=== Section Start ===

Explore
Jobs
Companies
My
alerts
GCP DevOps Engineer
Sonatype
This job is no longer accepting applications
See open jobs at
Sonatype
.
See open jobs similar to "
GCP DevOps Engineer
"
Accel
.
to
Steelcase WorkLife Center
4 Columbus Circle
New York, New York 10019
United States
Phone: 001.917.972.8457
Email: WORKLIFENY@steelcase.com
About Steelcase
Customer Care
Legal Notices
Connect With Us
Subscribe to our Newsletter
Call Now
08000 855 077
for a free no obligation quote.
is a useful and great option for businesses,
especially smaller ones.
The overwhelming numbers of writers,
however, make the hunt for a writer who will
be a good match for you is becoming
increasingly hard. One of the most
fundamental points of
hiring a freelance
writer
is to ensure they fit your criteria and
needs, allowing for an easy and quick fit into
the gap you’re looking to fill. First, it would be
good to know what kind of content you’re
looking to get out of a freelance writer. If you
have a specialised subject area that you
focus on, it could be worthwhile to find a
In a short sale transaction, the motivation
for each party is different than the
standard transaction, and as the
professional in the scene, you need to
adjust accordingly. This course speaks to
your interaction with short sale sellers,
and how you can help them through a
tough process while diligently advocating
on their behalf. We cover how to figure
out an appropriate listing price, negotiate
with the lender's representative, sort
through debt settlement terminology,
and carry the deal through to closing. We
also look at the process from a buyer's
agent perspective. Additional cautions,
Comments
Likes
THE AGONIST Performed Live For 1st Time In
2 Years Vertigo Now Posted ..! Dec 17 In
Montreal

=== Section End ===

• WORK ORDER:
Your answer should be one number: how many lines above include the word "looking".

• OUTPUT BELOW:
2